Il lato oscuro dello sbarco in Normandia

Lo sbarco in Normandia è uno degli episodi storici più studiati e raccontati. Quello che è accaduto il 6 giugno del 1944, e nelle settimane seguenti, nel Nord ovest della Francia è uno dei fatti bellici che maggiormente sono entrati nell’immaginario collettivo. Anche grazie a Hollywood che con decine di pellicole, dal Giorno più lungo a Salvate il soldato Ryan, ha costruito un vero e proprio mito attorno all’attacco alla Fortezza Europa. Un mito che glorifica l’unità degli Alleati, l’audacia e la perfezione del piano, il concorso della resistenza francese, il coraggio dei paracadutisti che affrontarono nugoli di fanti e corazzati tedeschi. E dietro a questo mito ci sono delle verità importanti e la volontà di celebrare giustamente le democrazie che hanno liberato l’Europa dai totalitarismi nazi-fascisti.
Per quanto riguarda un’analisi puntuale dei fatti però la creazione di quest’epica eroica ha spesso minato e contaminato il lavoro degli studiosi, anche i più seri. Ecco perché il libro dello storico francese Olivier Wieviorka, Lo sbarco in Normandia (Il Mulino, pagg. 394, euro 32), che è appena arrivato nelle librerie italiane, si rivela essere un testo importante. Non mette in luce grandi verità inedite sul D-day, semplicemente rielabora la gran massa di informazioni disponibili per ottenere un mosaico molto più veritiero dei fatti.

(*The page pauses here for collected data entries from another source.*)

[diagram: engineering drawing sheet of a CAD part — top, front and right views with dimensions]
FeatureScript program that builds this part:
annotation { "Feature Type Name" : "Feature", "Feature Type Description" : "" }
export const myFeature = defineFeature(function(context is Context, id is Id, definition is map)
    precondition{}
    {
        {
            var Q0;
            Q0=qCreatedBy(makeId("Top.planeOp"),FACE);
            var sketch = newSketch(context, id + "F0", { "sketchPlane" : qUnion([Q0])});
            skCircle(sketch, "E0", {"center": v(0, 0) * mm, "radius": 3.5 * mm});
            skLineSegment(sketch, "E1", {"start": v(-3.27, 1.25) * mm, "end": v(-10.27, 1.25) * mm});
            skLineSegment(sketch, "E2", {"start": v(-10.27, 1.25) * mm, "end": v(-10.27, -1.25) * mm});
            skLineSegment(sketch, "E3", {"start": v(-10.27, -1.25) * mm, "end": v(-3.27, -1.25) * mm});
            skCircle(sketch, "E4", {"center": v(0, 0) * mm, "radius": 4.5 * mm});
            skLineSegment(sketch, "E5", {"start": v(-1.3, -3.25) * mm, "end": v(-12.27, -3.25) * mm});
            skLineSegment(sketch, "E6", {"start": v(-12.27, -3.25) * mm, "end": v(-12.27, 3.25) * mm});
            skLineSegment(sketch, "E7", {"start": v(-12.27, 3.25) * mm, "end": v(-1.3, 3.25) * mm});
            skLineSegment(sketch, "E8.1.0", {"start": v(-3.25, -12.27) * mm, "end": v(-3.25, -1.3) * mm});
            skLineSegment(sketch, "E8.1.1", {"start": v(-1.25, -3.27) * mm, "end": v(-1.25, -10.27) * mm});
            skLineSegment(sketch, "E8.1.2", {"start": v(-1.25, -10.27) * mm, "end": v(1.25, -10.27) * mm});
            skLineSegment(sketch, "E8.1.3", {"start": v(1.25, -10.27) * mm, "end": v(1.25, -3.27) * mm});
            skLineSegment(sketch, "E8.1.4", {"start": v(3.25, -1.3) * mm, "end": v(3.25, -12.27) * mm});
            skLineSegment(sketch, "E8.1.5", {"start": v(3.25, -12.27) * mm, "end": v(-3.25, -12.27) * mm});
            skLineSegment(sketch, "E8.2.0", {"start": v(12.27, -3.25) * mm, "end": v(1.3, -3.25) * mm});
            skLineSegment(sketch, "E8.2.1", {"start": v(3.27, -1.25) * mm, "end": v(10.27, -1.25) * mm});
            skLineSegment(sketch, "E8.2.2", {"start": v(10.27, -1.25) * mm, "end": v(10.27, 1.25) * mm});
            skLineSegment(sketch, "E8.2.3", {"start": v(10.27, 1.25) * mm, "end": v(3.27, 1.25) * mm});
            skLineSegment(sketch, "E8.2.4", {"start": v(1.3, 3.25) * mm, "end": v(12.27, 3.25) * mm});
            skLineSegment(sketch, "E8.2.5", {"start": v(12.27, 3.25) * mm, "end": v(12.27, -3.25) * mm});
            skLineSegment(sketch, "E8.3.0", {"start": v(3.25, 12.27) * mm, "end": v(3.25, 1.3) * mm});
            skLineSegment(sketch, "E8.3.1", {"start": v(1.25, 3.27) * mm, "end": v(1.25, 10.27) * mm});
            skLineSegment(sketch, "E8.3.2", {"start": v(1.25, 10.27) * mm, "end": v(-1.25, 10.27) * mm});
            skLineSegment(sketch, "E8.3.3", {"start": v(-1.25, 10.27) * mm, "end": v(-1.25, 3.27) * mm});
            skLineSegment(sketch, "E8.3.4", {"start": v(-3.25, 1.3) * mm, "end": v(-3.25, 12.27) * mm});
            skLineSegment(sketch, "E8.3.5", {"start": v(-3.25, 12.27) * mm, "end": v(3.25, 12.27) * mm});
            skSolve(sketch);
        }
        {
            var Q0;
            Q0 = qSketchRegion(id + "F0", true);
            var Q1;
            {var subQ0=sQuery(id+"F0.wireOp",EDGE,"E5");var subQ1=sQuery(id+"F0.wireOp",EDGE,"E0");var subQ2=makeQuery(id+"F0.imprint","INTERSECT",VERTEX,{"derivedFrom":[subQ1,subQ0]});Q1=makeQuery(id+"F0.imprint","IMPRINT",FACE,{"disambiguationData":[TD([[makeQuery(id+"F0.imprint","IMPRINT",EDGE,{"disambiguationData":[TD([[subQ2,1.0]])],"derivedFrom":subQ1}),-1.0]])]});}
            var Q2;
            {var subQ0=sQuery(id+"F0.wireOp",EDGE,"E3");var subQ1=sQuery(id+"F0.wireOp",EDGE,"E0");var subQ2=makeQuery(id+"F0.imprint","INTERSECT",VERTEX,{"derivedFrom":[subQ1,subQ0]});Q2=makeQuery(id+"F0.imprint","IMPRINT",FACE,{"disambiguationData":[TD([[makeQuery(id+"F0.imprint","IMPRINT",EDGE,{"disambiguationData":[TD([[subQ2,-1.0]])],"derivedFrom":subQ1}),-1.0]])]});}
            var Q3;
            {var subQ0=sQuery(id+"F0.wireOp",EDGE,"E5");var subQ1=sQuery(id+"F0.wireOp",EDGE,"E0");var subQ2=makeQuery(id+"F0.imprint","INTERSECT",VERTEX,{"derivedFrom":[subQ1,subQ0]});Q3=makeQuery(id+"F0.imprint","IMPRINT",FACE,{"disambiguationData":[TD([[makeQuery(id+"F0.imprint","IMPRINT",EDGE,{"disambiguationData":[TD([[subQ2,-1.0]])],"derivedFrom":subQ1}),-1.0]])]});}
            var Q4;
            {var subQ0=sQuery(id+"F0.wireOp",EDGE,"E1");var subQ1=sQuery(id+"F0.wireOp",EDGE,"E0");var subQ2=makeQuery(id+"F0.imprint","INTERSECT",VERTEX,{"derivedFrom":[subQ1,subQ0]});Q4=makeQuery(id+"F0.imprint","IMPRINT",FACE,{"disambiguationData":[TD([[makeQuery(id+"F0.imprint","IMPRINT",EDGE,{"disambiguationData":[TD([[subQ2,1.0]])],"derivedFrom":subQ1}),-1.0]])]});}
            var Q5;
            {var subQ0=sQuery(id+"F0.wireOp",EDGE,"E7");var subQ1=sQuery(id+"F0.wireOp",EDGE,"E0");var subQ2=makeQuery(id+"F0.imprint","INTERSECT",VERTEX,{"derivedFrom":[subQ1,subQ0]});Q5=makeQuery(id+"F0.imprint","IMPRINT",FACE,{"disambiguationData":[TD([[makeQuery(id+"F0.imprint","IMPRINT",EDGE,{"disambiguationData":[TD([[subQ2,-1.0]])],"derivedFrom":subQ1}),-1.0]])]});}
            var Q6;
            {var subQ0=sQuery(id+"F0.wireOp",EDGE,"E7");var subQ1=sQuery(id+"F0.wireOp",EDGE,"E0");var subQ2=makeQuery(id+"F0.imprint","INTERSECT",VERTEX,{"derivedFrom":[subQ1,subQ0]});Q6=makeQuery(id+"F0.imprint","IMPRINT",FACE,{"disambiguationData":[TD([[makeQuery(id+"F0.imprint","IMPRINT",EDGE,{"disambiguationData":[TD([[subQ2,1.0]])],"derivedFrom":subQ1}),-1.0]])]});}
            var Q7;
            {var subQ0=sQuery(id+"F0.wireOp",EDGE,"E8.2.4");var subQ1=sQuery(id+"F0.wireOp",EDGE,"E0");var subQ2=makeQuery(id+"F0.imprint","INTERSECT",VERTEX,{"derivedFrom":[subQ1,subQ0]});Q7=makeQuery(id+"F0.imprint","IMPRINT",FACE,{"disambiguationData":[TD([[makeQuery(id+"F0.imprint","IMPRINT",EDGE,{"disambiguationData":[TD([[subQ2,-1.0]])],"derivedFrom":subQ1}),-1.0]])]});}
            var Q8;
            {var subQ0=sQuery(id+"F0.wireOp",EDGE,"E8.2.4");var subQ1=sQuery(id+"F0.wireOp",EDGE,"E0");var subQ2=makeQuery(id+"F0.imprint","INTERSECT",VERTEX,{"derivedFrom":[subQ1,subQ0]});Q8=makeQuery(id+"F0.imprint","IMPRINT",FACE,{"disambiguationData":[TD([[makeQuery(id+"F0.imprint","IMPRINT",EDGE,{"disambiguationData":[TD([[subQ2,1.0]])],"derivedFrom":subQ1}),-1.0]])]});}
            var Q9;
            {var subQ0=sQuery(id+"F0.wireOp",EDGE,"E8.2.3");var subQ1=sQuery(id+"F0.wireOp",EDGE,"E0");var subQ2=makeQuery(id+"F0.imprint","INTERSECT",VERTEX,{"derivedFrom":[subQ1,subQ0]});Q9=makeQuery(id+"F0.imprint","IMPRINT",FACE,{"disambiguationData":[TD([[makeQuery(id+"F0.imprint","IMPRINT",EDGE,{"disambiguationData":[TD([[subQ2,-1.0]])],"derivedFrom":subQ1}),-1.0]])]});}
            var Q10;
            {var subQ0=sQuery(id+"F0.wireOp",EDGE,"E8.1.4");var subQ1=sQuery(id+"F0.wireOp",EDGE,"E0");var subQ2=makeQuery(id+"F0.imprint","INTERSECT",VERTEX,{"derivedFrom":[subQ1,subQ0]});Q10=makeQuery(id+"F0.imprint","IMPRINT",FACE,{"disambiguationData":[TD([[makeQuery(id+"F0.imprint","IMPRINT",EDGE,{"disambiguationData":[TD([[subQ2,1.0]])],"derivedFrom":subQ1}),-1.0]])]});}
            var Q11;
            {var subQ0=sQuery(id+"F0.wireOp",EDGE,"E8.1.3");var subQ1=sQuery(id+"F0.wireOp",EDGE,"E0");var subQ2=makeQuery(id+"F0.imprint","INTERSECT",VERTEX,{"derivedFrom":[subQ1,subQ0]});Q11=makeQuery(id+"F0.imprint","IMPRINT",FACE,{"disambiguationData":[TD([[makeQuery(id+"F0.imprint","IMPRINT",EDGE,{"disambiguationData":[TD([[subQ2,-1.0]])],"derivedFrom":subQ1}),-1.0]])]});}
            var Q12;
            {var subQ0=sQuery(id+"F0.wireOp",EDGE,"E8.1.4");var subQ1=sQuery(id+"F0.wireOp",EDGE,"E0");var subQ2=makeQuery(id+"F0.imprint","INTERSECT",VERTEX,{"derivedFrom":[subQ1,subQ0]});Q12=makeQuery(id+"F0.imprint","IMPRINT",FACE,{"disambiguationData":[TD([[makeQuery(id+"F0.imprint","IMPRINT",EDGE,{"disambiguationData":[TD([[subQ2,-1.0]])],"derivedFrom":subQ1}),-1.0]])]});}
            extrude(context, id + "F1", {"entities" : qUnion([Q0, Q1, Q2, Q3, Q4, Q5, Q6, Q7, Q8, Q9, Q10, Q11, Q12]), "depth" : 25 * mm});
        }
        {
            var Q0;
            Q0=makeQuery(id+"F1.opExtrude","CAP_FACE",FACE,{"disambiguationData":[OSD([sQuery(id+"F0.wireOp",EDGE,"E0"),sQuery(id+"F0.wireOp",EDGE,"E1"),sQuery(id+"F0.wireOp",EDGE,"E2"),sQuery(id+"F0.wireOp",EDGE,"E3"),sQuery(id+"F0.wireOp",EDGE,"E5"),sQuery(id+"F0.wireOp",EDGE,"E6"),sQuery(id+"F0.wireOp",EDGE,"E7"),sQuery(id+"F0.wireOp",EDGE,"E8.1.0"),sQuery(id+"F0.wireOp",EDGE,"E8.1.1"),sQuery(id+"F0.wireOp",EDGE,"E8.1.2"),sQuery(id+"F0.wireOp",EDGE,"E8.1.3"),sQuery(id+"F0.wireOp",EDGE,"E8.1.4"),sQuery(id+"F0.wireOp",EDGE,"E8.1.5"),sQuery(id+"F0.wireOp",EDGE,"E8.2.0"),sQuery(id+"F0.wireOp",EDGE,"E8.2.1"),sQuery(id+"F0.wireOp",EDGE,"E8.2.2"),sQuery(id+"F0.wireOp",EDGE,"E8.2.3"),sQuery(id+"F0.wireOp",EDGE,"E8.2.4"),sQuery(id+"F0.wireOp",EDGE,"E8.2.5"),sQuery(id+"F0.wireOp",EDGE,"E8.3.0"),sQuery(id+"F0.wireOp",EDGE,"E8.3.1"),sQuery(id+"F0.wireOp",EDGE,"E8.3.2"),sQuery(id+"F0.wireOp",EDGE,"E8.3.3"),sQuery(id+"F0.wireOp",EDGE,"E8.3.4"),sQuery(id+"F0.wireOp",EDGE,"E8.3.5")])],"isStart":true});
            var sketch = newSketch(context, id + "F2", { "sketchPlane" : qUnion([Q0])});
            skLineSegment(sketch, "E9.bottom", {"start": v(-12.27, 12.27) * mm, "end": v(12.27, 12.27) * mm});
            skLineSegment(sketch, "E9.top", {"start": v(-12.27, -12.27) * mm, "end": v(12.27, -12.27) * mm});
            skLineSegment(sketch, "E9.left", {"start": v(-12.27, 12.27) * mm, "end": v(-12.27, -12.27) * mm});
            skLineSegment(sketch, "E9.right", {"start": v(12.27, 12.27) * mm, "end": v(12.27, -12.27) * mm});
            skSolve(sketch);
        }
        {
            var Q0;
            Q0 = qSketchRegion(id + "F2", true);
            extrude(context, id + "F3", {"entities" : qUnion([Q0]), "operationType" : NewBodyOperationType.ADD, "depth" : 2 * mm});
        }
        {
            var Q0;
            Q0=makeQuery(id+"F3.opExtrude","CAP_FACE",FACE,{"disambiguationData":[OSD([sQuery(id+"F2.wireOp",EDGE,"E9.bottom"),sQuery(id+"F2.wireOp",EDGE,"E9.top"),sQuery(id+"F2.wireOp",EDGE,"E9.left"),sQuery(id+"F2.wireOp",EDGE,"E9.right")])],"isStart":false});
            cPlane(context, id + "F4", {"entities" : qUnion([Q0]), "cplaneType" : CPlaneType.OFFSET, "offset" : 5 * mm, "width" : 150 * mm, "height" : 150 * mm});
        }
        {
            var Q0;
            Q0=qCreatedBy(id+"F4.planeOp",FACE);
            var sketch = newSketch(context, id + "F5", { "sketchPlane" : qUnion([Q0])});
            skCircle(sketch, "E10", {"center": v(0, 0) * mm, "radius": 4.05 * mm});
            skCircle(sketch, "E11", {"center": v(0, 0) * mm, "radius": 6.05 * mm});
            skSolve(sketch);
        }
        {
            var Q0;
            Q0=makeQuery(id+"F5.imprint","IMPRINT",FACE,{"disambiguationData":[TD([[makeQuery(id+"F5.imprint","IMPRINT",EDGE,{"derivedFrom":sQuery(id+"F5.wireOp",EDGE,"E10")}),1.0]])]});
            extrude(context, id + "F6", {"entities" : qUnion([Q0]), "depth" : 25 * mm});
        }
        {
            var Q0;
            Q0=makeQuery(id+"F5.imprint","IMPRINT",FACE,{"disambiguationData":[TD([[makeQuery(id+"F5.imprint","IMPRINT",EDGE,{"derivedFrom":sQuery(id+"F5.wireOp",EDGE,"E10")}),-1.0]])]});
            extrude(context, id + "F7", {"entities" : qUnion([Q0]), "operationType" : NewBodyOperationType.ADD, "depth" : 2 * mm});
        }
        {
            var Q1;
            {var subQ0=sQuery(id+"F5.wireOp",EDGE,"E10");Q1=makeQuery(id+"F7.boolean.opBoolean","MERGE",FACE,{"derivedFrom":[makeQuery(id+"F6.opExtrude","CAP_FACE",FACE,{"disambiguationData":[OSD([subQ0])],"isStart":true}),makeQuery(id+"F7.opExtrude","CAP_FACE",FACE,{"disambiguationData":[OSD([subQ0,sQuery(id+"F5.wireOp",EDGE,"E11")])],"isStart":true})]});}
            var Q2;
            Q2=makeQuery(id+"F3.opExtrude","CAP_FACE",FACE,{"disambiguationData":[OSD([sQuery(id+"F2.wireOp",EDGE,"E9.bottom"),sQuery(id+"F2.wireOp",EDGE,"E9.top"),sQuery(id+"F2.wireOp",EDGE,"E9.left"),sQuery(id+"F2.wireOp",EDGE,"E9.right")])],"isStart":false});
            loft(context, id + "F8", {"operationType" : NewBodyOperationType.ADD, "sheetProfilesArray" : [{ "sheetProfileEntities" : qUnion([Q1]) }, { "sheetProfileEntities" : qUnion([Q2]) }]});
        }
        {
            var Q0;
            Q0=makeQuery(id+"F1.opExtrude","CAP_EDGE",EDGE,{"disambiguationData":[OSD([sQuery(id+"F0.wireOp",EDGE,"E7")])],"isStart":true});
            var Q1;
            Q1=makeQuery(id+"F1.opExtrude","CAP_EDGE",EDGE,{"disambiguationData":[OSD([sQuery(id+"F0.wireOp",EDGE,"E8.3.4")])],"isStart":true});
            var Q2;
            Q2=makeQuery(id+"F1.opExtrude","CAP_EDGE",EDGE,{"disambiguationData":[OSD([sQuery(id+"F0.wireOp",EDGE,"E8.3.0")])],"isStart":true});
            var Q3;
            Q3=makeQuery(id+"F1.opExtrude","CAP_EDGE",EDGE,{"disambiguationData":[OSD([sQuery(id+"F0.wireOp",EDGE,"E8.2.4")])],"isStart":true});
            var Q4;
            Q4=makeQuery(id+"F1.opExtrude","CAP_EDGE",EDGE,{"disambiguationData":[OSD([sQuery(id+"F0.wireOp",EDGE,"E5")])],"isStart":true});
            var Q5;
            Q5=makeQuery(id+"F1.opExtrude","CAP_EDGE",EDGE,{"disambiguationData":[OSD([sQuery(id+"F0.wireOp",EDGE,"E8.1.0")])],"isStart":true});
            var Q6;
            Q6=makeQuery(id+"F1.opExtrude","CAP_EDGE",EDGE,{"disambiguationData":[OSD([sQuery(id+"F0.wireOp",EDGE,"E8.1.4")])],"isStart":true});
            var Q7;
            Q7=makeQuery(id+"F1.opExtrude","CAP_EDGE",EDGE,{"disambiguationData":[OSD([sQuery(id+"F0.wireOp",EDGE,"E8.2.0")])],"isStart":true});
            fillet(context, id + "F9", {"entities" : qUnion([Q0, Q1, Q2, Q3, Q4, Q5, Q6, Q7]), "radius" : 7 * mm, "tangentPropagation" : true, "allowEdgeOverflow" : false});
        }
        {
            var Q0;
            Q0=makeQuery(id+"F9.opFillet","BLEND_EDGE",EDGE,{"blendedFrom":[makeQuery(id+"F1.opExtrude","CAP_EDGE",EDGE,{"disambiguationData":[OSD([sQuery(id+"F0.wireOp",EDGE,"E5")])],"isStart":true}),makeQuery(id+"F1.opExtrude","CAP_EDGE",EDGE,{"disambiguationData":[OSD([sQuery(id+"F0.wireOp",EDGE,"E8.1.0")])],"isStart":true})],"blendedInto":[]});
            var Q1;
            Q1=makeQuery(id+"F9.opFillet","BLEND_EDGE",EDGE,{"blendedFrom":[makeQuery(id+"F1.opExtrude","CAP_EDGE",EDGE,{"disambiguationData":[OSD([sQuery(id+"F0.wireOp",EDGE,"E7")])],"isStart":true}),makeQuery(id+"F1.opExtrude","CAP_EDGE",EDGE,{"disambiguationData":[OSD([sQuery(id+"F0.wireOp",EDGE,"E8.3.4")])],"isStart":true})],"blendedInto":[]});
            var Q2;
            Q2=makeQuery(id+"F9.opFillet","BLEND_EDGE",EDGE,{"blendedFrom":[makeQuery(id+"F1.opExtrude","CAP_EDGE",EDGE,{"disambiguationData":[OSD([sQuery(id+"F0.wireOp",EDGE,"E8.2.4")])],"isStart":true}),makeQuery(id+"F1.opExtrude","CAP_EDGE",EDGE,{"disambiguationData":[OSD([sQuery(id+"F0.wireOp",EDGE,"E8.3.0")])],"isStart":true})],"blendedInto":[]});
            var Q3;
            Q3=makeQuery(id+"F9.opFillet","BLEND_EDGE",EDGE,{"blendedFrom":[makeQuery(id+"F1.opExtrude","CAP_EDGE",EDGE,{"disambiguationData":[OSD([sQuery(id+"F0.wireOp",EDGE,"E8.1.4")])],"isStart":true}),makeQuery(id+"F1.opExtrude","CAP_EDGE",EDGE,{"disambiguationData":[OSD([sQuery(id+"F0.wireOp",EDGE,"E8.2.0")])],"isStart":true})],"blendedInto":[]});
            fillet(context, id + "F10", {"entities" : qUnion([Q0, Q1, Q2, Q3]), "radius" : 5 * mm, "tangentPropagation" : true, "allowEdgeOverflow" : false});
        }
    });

Ad esempio l’analisi degli eventi politici precedenti al D-day mostra con chiarezza la scarsa voglia di Churchill di imbarcarsi nell’impresa e come i britannici ritardassero il più possibile l’apertura di quel secondo fronte così voluto dai russi. Insomma: sulla «questione sbarco» gli Alleati erano alleati ma non troppo. Quanto allo scontro in sé, alla perfetta macchina logistica dello sbarco e alle negligenze della difesa tedesca, Wieviorka è molto attento a sfatare leggende e propaganda. La macchina alleata era sotto molti aspetti lacunosa, aveva dalla sua soprattutto la forza travolgente dei numeri. Non furono tanto le truppe d’élite a mettere in crisi le unità della Wehrmacht e delle Ss, quanto la gigantesca macchina logistica made in Usa capace di catapultare nella mischia migliaia di uomini, per quanto mal addestrati, e di mezzi. Ma il capitolo più interessante è quello che Wieviorka dedica al rapporto tra gli alleati liberatori e i «liberati». Nonostante le idealizzazioni successive e le foto di signorine francesi che sventolano la bandiera americana, non si trattò affatto di un idillio immediato. Moltissimi francesi non furono così contenti di veder le proprie case polverizzate dalle artiglierie anglo-americane, i simpatizzanti filo-nazisti erano una minoranza ma agguerrita, la resistenza era attiva e indispensabile ma guardata con diffidenza per la sua autonomia (soprattutto da Churchill). Peggio ancora, le truppe che vennero schierate dietro la linea del fronte non sempre ebbero un comportamento specchiato: si contarono centinaia di casi di stupro e di rapina.


E guardare in faccia queste realtà non significa sminuire il valore dell’evento, che segnò in maniera definitiva il tramonto del nazismo. Ma piuttosto per usare le parole di Wieviorka: «Lo sbarco deve essere visto come un evento essenzialmente umano, nelle sue grandezze come nelle sue debolezze».